§ YOUR TASK
Go through the records and extract every line with the word "front".

[Dataset entries]
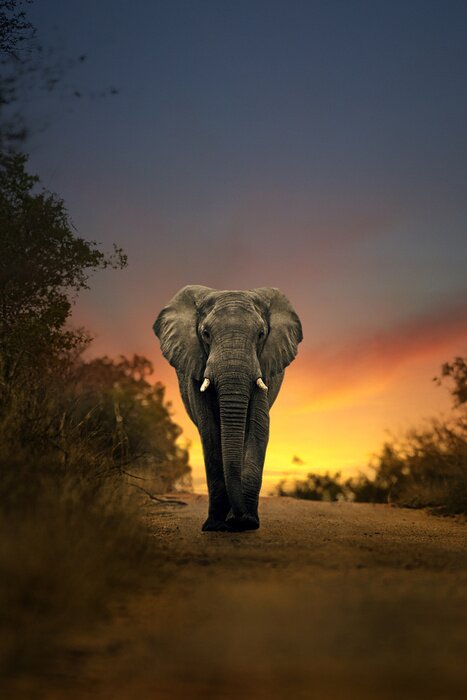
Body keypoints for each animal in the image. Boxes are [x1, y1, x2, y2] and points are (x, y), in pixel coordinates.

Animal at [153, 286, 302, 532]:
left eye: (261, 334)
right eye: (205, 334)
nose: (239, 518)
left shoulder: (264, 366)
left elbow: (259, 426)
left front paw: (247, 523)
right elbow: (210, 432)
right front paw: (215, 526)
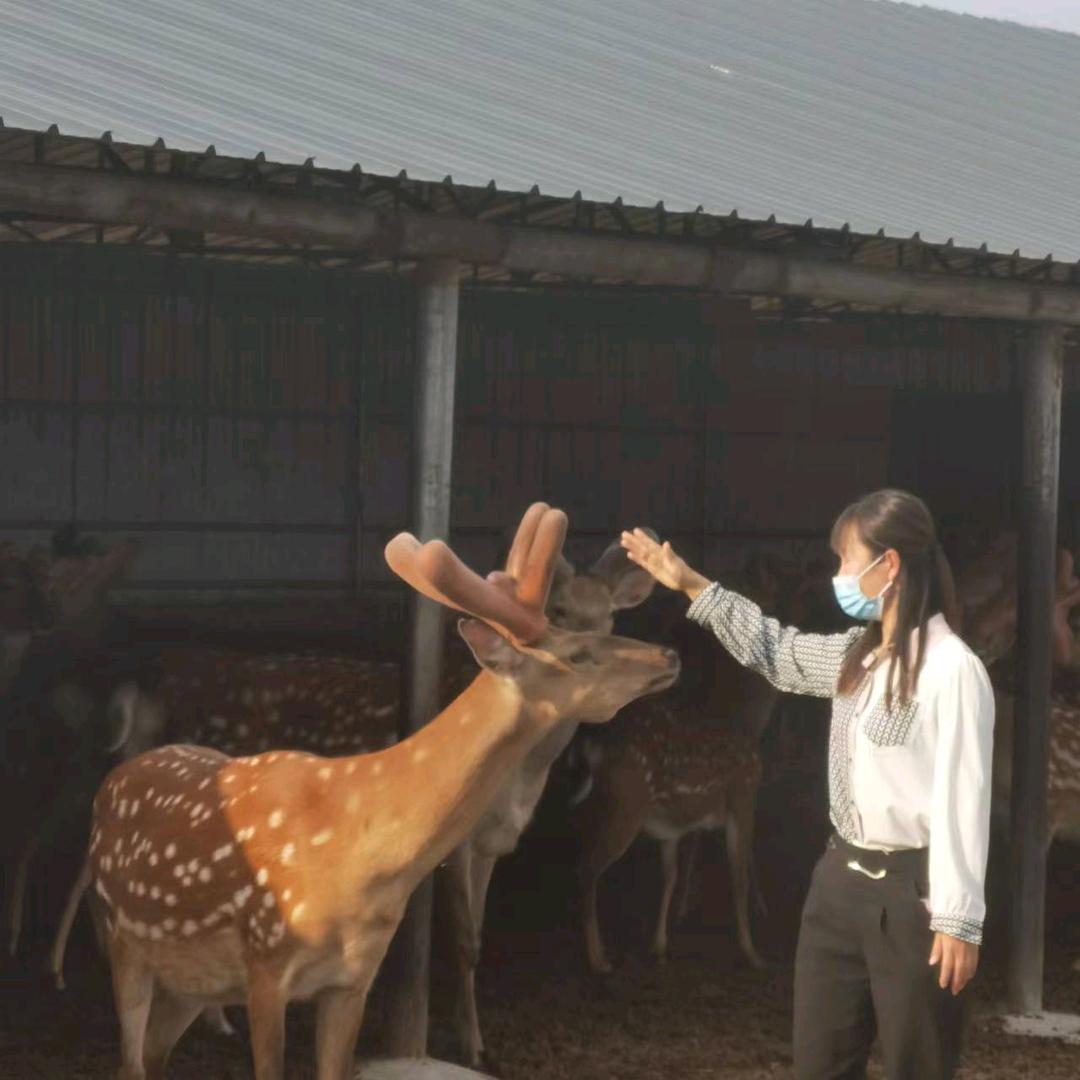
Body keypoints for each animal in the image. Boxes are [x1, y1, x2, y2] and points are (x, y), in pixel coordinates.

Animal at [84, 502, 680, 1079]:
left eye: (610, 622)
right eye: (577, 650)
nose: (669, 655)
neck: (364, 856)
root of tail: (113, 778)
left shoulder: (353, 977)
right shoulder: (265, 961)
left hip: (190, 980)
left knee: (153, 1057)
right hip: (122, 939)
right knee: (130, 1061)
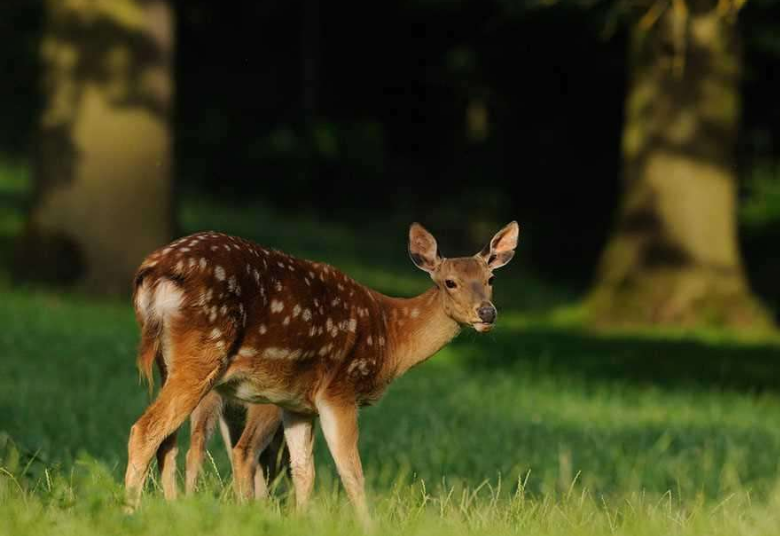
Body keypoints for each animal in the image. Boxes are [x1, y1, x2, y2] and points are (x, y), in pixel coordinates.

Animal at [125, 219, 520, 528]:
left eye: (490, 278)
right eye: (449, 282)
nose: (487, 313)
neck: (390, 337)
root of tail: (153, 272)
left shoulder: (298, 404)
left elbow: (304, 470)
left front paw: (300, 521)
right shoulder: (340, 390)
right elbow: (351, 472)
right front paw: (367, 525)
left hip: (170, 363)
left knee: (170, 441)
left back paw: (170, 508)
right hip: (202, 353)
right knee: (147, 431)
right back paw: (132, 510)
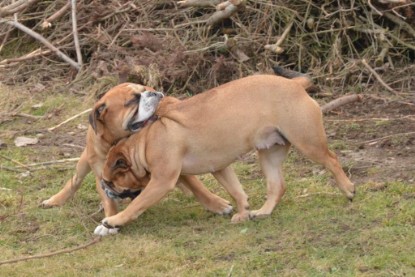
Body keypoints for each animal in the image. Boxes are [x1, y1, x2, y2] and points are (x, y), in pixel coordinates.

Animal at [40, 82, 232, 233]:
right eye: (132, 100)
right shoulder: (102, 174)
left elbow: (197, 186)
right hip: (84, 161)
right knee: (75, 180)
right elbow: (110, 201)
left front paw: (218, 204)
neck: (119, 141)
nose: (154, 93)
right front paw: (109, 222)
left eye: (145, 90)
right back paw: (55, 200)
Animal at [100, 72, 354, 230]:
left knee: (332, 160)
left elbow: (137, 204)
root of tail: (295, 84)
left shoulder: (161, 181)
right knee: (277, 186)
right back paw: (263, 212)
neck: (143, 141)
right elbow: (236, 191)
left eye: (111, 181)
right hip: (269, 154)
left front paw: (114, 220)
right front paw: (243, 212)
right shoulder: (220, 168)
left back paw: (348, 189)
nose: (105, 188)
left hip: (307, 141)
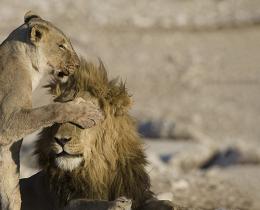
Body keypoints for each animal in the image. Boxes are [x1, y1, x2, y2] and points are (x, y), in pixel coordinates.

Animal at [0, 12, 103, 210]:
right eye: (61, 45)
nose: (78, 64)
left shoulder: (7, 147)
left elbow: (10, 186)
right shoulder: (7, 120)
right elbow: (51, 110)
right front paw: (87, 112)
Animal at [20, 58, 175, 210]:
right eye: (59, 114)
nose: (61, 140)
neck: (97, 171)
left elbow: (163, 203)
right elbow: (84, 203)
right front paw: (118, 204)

* * *

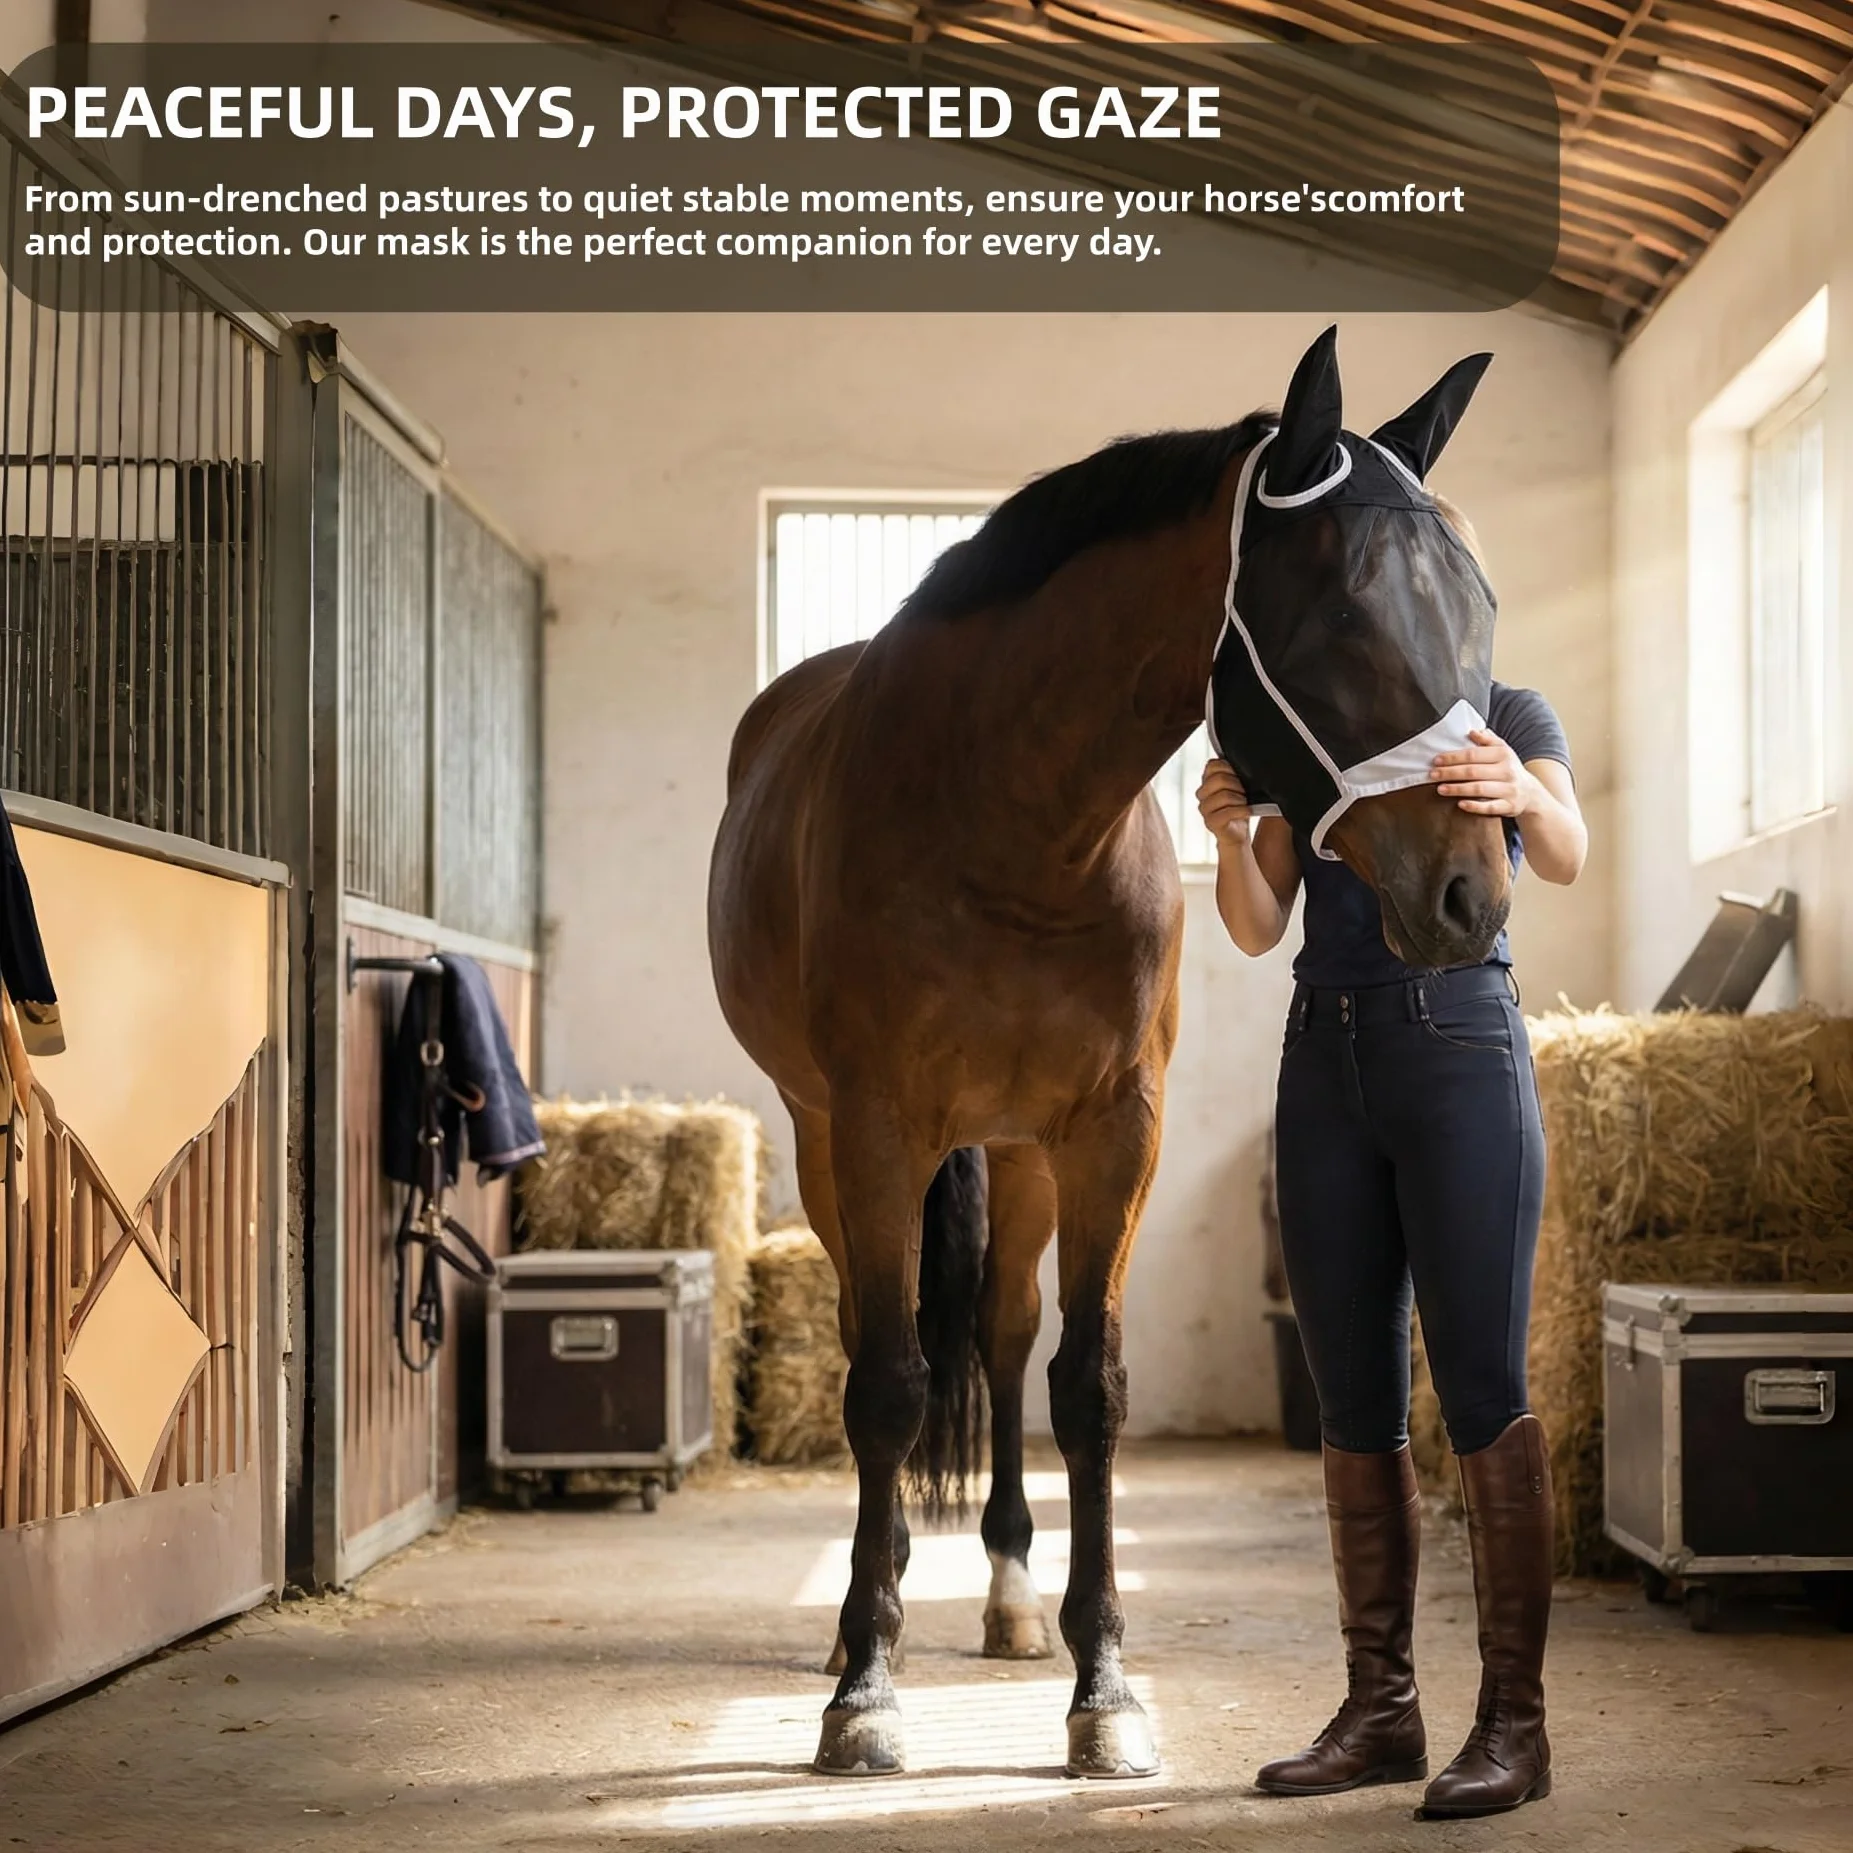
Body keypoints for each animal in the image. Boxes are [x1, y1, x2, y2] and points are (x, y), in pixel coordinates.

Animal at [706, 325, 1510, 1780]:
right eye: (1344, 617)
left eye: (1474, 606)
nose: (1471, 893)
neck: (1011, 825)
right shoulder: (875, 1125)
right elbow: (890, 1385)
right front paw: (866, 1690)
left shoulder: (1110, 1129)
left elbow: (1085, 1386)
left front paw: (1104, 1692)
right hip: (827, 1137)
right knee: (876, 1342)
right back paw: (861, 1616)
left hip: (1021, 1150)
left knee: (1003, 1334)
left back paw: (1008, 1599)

§ SOLUTION TO THIS EXERCISE
left front paw: (247, 523)
right front paw: (215, 526)
left front paw: (300, 521)
right front paw: (367, 525)
left front paw: (218, 204)
right front paw: (109, 222)
left front paw: (114, 220)
right front paw: (243, 212)
right front paw: (87, 112)
right front paw: (118, 204)
right front paw: (866, 1690)
left front paw: (1104, 1692)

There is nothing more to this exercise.